Молодость, вина, обида, страх правят миром, господа. Мне жалко молодости, но в моем случае причина — она. Я не люблю молодость за бессердечие и глупость, ненавижу ее за бескультурье и жестокость, презираю за пустозвонство и неумение любить. Детство мучает кошек, отрочество — сверстников, подростковый возраст — родителей, юность — любимых. И только повзрослев, мы научаемся беречь близких и до смерти уже изводим только себя.

Когда Рома Тягунов сказал, что сейчас приедет ко мне с ржавой бритвой, и повесил трубку, я не поверил, но испугался.

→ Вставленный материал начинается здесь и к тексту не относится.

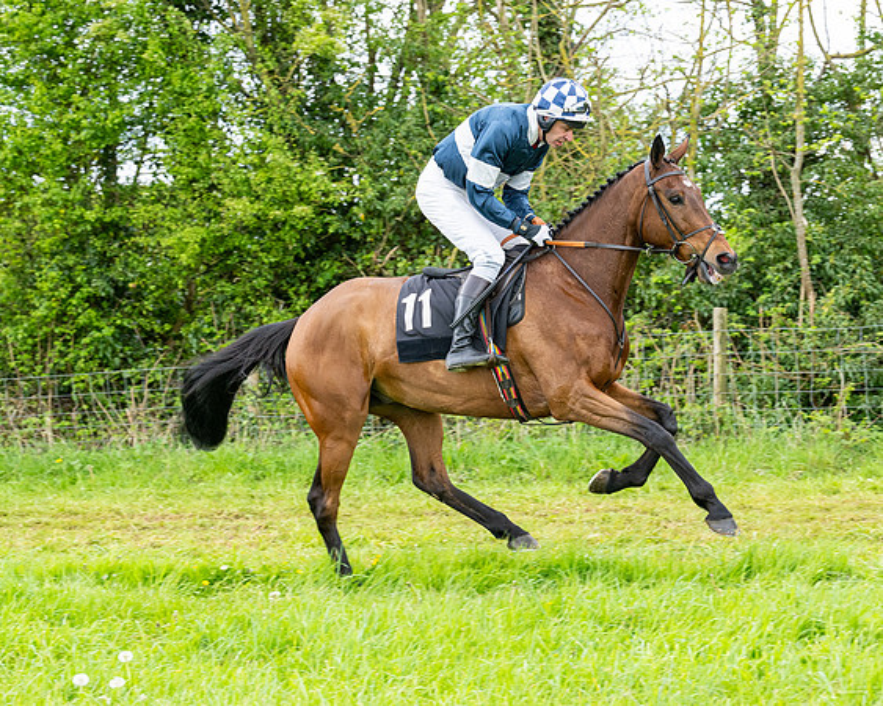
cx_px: 338
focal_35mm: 104
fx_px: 2727
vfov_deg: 14.7
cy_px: 336
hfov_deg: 18.4
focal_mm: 70
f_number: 5
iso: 400
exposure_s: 1/640
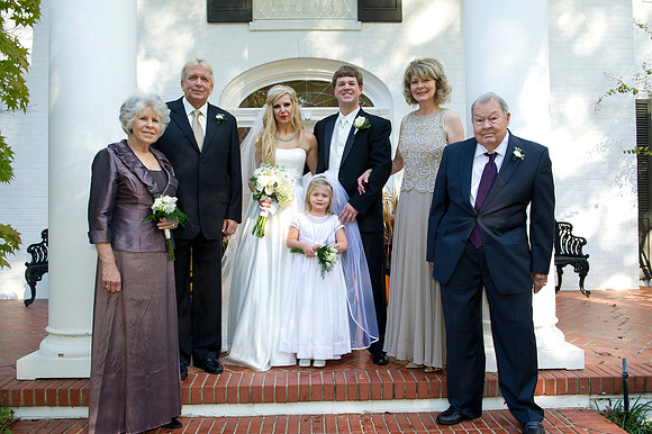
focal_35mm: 29
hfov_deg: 63.7
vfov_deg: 44.9
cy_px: 217
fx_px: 525
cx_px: 326
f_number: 5.6
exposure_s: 1/200
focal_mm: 29
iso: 500
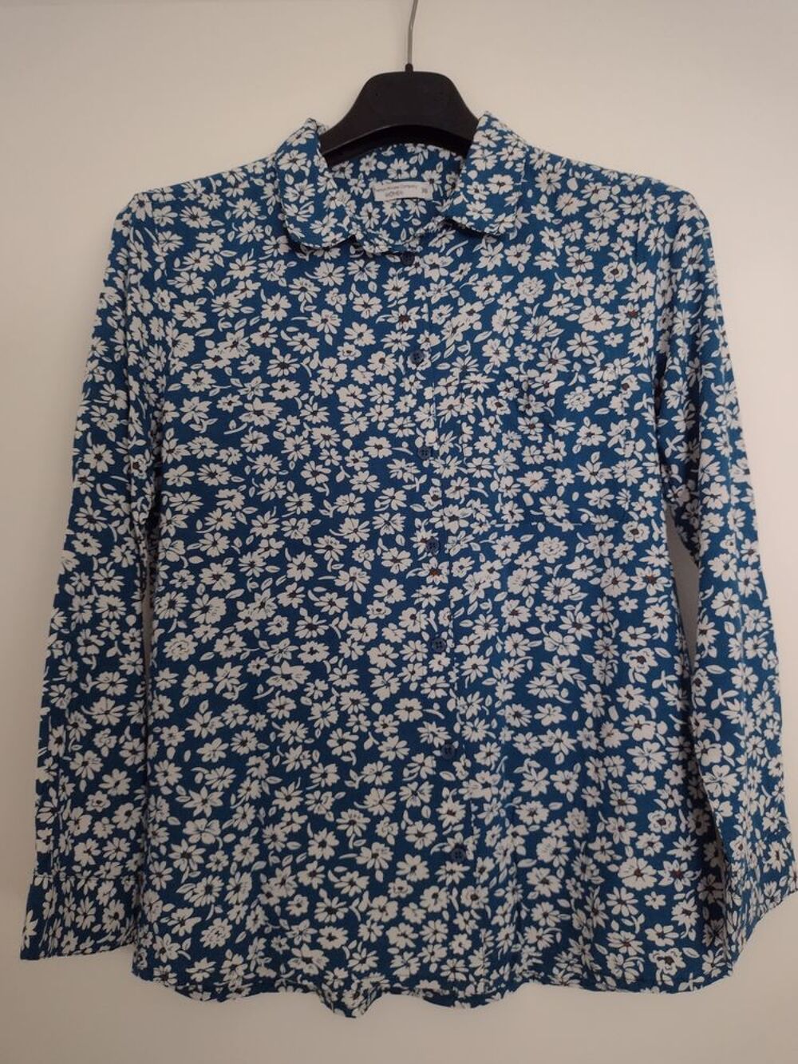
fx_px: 830
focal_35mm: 27
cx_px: 399
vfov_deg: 65.3
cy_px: 532
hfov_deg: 51.4
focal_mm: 4.71
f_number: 1.7
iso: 425
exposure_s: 1/50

Не поверил потому, что Рома сам всего боится, например, ментов, которые, по его словам, прослушивали телефон и в отсутствие хозяев регулярно обшаривали ничем не примечательную квартиру на первом этаже хрущевки по улице Сурикова. Роман оставлял секретные ниточки на двери и залеплял жевательной резинкой перепиленную решетку на окне гостиной, чтобы если что успеть взять “пакет”, сигануть на улицу и оставить милицию с носом и с включенным телевизором, но без искомого. Надя быстро находила жвачку и вызывала мастеров, они снова приваривали решетку. Рома перепиливал опять, в другом месте. Еще Рома коллекционировал литературные “нет” — у него была солидная пачка письменных отказов из толстых журналов и издательств, он просил именно письменные, или в те времена, когда он желал известности, редакторы обязаны были отвечать на бумаге, не знаю. Роман коллекционировал электросчетчики и пишущие машинки, которые добывал у друзей обманным путем и разбирал до последнего винтика, мстя таким образом за долгое непечатание дальней родственнице станка Гутенберга. Однажды жертвой его страсти пала и моя механическая раздолбанная “Ортех”, купленная мне на поступление в университет и ставшая соавтором всех рукописных 20-страничных сборников, которые тогда по какому-то дурацкому ритуалу считалось нужным издавать в четырех экземплярах и дарить друзьям и любительницам поэзии (советский атавизм исчез после первой же публикации в “Урале”). Машинки было жаль, и я, рассердившись, забрал у Романа свежий его трофей — новенькую, в масле, портативную “Башкирию”, которую потом подарил Тиновской. Ленка на ней печатала криво, почти без знаков препинания, но все-таки печатала, а написать от руки не смогла бы ни за что — графофобия. Ты предупредил Рому, что к нему едет в бешенстве Дозморов, и он отдал мне машинку безропотно, обеспечил сеткой для переноски и даже донес механизм до трамвая. За что Рома ненавидел электросчетчики, не знаю, но в голове его постоянно крутились различные литературно-коммерческие проекты. Например, реклама магазина “Верона” в виде переделанных строк из “Ромео и Джульетты” или слоган для официального дилера “Тойота — ощущение полета”, за который, как вдохновенно врал Роман, ему заплатили пять тысяч долларов. Усомнившимся, например Диме Рябоконю, демонстрировалась соответствующая банковская расписка.